LA JOLLA — Emmy Cote, also known as Mrs. Bud Cote, stole the scene as chairman of Saturday's Monte Carlo Ball, and Oh! Calcutta, what a dandy party she threw.
This was the 10th edition of the annual escapade given to benefit the La Jolla Museum of Contemporary Art, and by custom it took place in situ at the seaside palace of the arts. Largely attended by the Brahmins of San Diego County society (who consider this bash one of the sacred cows of the summer calendar), this year's party was subtitled "Visions of India" and given a theme that paid homage to the land watered by the Indus and the Brahmaputra.
This motif indienne allowed a wide range of interpretation, an opportunity of which both committee and guests took full advantage. Ignoring the days of the British Raj, the decor instead went straight to the heart of the ancient subcontinent, that land of mystery where skinny chaps in loincloths sleep on beds of nails, and the scents of rose water and frying spices make the air seem heavy and palpable.
Thus guests entered the museum's courtyard through a gate of the Taj Mahal to find themselves in the garden of Shalimar, a sensuous spot in which servers bore trays of champagne and ice sculptures supported kilo-weight tins of Beluga caviar. None entered without first receiving adornments suitable to their status--forehead tika dots for the women and pale rose boutonnieres for the men. Fanciful elephants guarded the entrance to the museum, which had been stripped of its artworks so that its galleries could be painted with the scenes and symbols of India. In the entry, a mural entitled "Reflections of the Ganges" depicted the sacred river as it flows through the holy city of Benares; elsewhere, caravans and turbaned Sikhs brightened the walls, as did snatches of wisdom borrowed from Sanskrit literature (one ponderable thought writ large upon the wall: "It is not the road you walk, it is the walking.").
No matter which road one walked, though, it led to a casino packed with gaming tables. These have always been the heart and soul of the Monte Carlo party, and although a new city ordinance severely restricted the amount of prizes that could be awarded to those upon whom fortune smiled, the blackjack tables and roulette wheels never went begging for customers. As an innovation that kept touch with the theme, special rooms were added, including a bazaar that offered the foods, clothes and crafts of India, and a mood room to which guests could retreat to admire the sitar music played by a pair of Indian musicians.

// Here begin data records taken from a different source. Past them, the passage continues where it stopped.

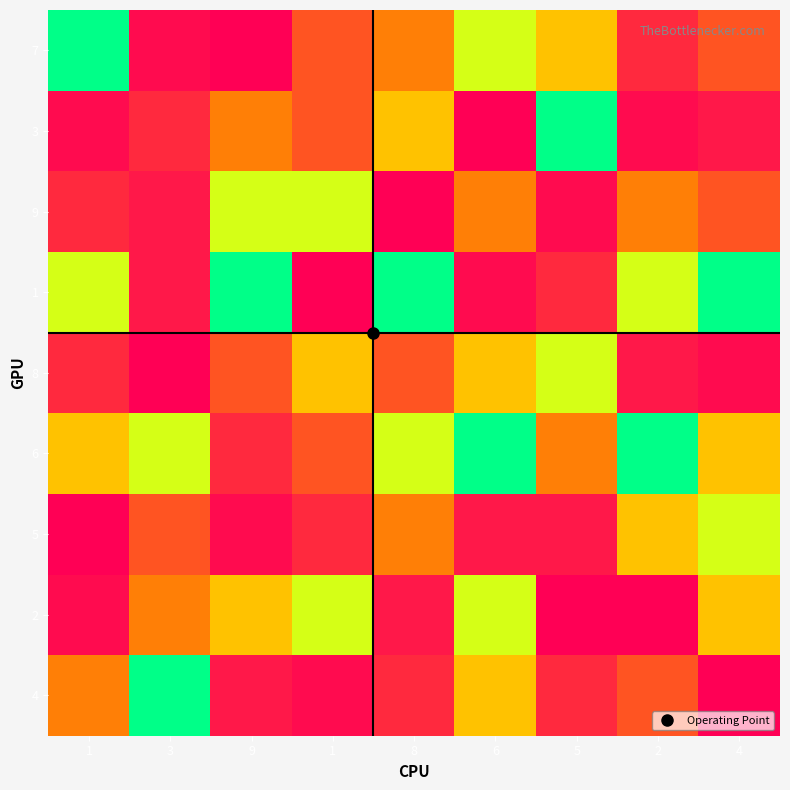

Which series has the largest total across all categories?

3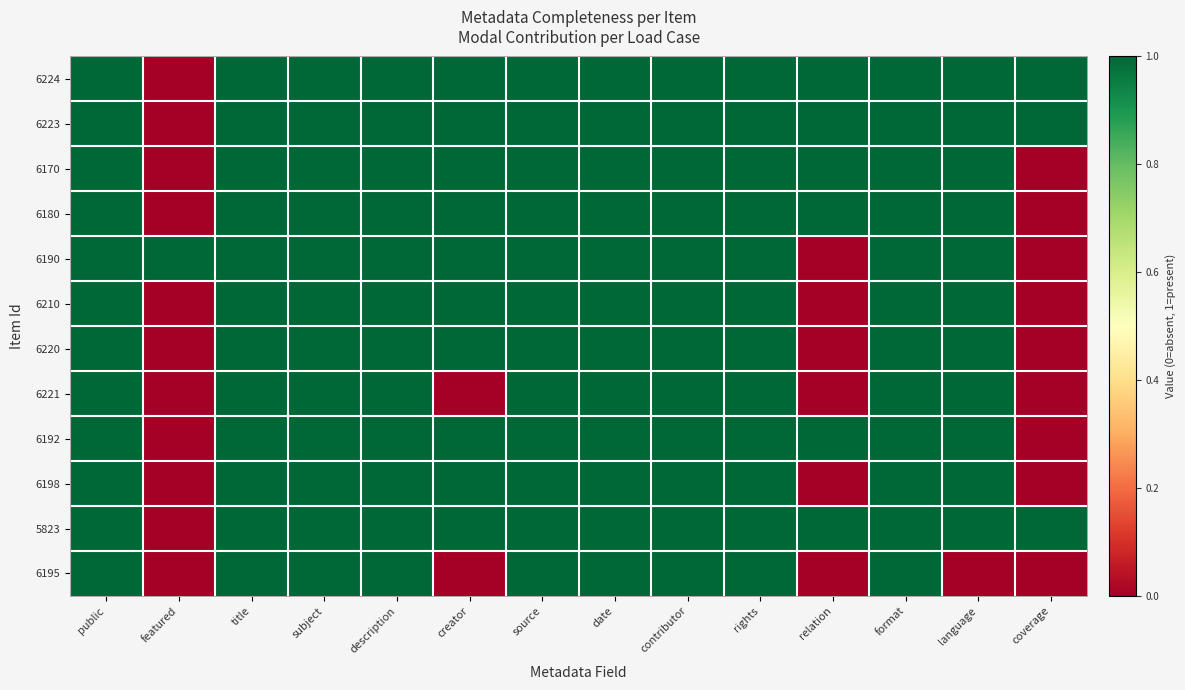

How many categories are shown in the chart?

14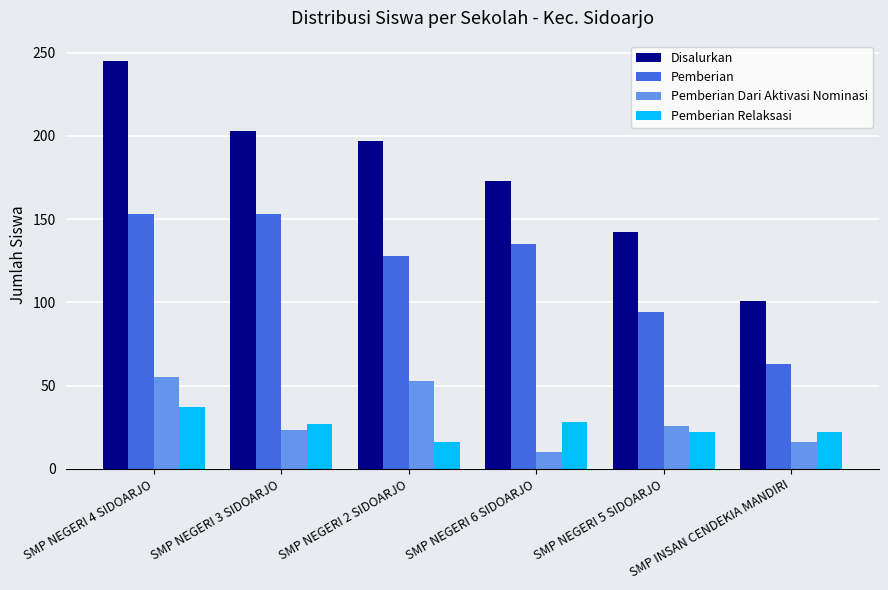

How many data points in Pemberian Dari Aktivasi Nominasi are less than 26?

3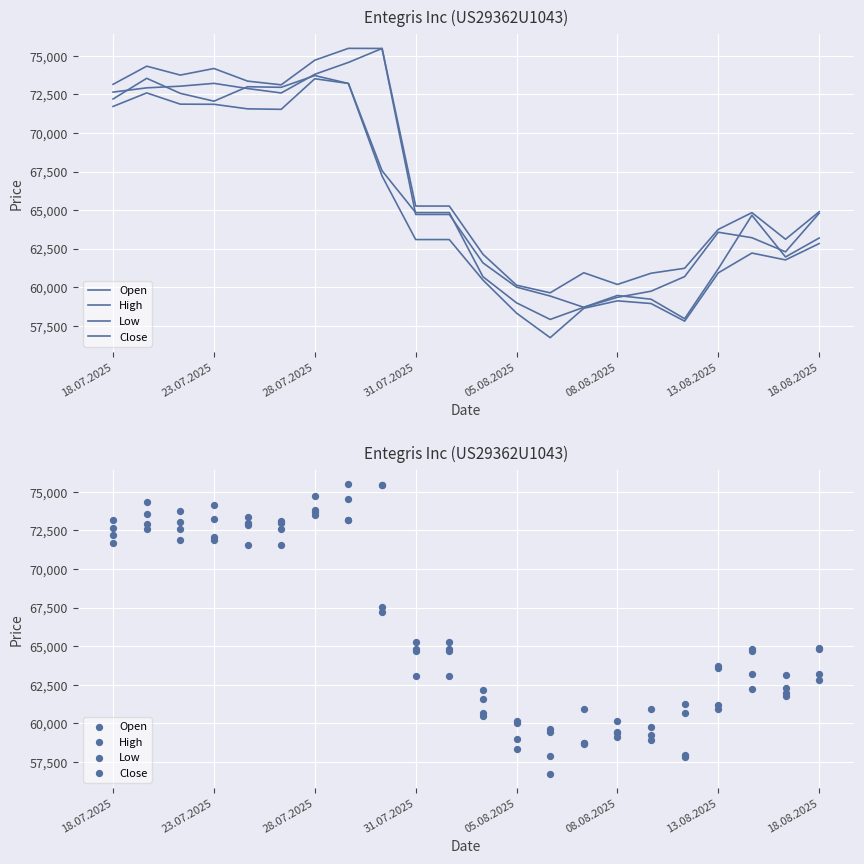

What are all the series names shown in the legend?

Open, High, Low, Close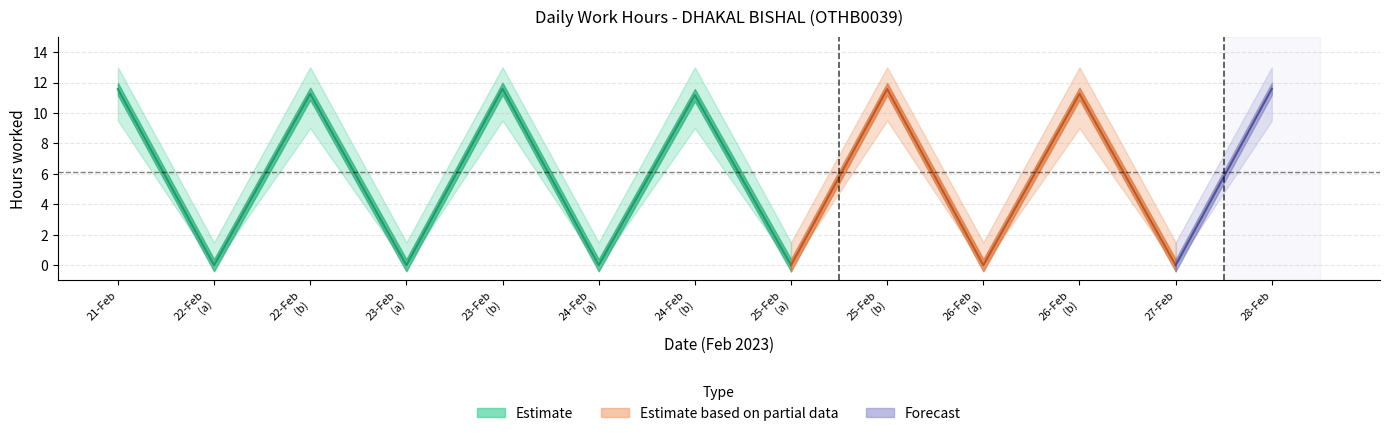

Where is the first local minimum for Low_lower?

22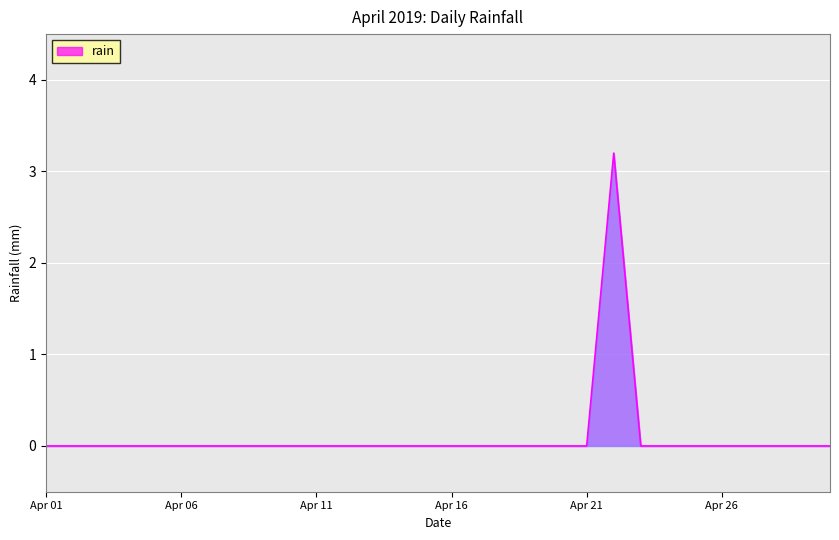

What is the maximum value shown in the chart?

3.2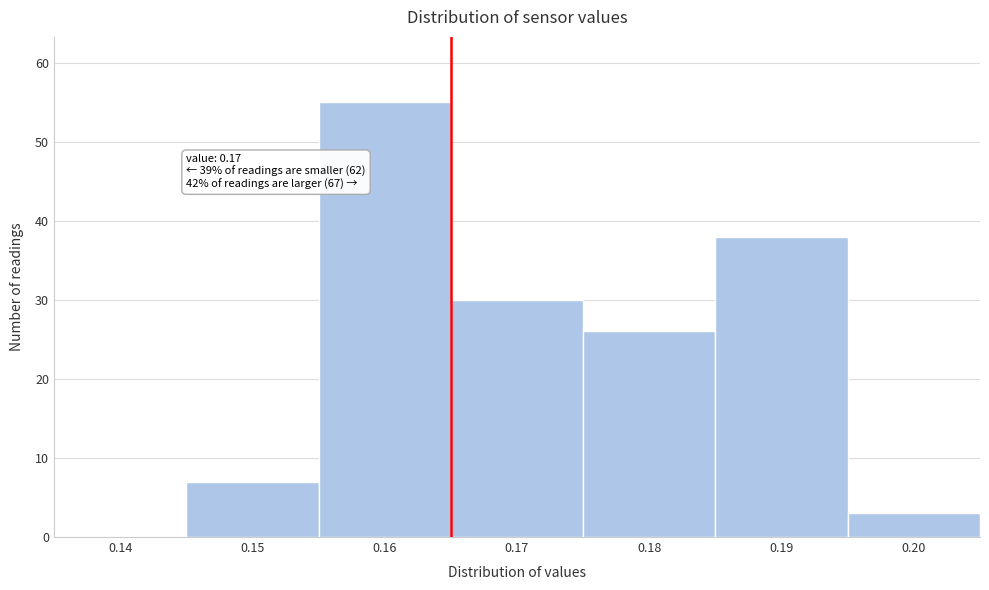

Reading left to right, extract all data points from this chart.

0.14=0	0.15=7	0.16=55	0.17=30	0.18=26	0.19=38	0.20=3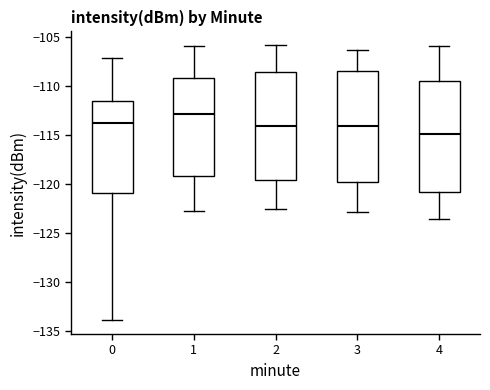

Reading left to right, read every box against the y-axis: the position of its median line, the range the box covers, and the ends of its whiskers. The values are not printed on the chart, so give them approximately, as read against the axis.

0: median -113.5, box -121.0 to -111.5, whiskers -134.0 to -107.0
1: median -113.0, box -119.0 to -109.0, whiskers -122.5 to -106.0
2: median -114.0, box -119.5 to -108.5, whiskers -122.5 to -106.0
3: median -114.0, box -119.5 to -108.5, whiskers -123.0 to -106.5
4: median -115.0, box -121.0 to -109.5, whiskers -123.5 to -106.0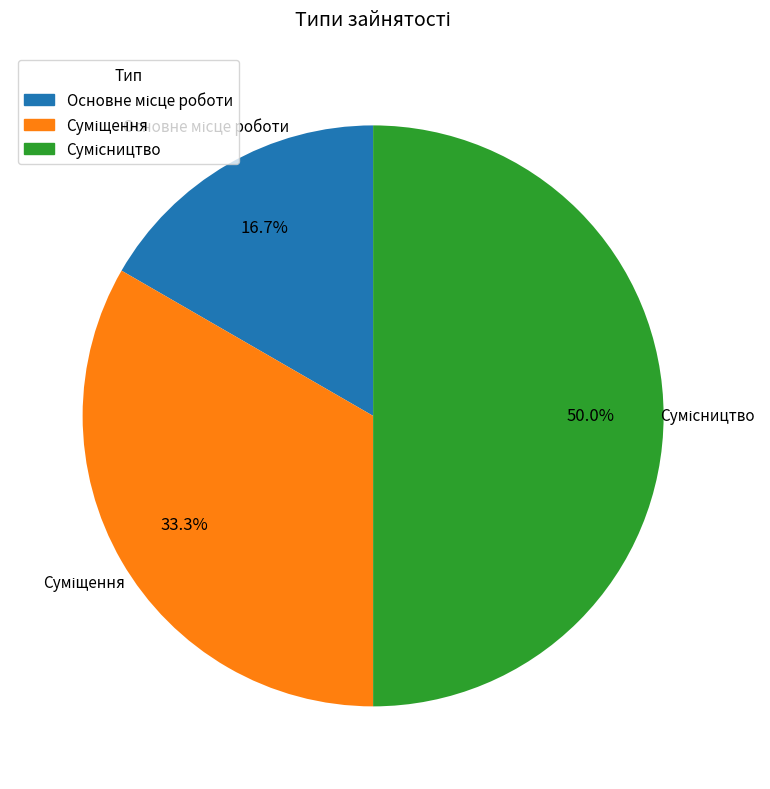

Is it true that Суміщення is 40% of the pie?

False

But it is the guests, not the theme, that make the Monte Carlo parties the paragons of entertainment that they are, and this splashy crowd demands nothing less than glamour in heaping portions. To dress less than stunningly for Monte Carlo is to be virtually invisible, a fate that no one desires, and the women burst out in equal parts Paris couture and Bombay saris. Gold, purple and crimson, the trumpeting tones of the Orient, predominated in this garden of vivid humanity, and even some of the men entered into the fantasy; Aage Frederiksen wrapped his brow in a turban of gold and black brocade, and jeweler Patrick Abarta fastened his simple white turban with a maharajah-class emerald that weighed in at a hefty 66 carats.
To best display all this finery, the dance floor was set up under a translucent canopy at the center of the open-air dining room. Party co-chairman Liz Yamada dubbed this area "Shangri-La," an apt description that nicely took in the "Lost Horizons" decor of sky-high floral centerpieces draped with strings of pearls and eerie, leafless trees sprayed silver in a convincing imitation of moonlight.
India gave the ball its flavor, and gambling and dancing its excitement; the party's savor arose from a menu, neatly designed by Harriett Levi, that included peppery duck salad stuffed in artichokes, a beef filet entree, and a dessert buffet extravaganza that numbered at least half the pastries and sweets known to French cookery. This bounty made the guests happy that Monte Carlo's many diversions and destinations required a fair amount of walking to reach.
Actress Joan Van Ark, with her husband, Los Angeles television newsman John Marshall, attended as a guest of Linda and Neal Hooberman. Van Ark dazzled the crowd in a gold lame gown woven to resemble 24-karat snakeskin, and she complemented this costume with a gem-encrusted serpent that wound sinuously around her neck.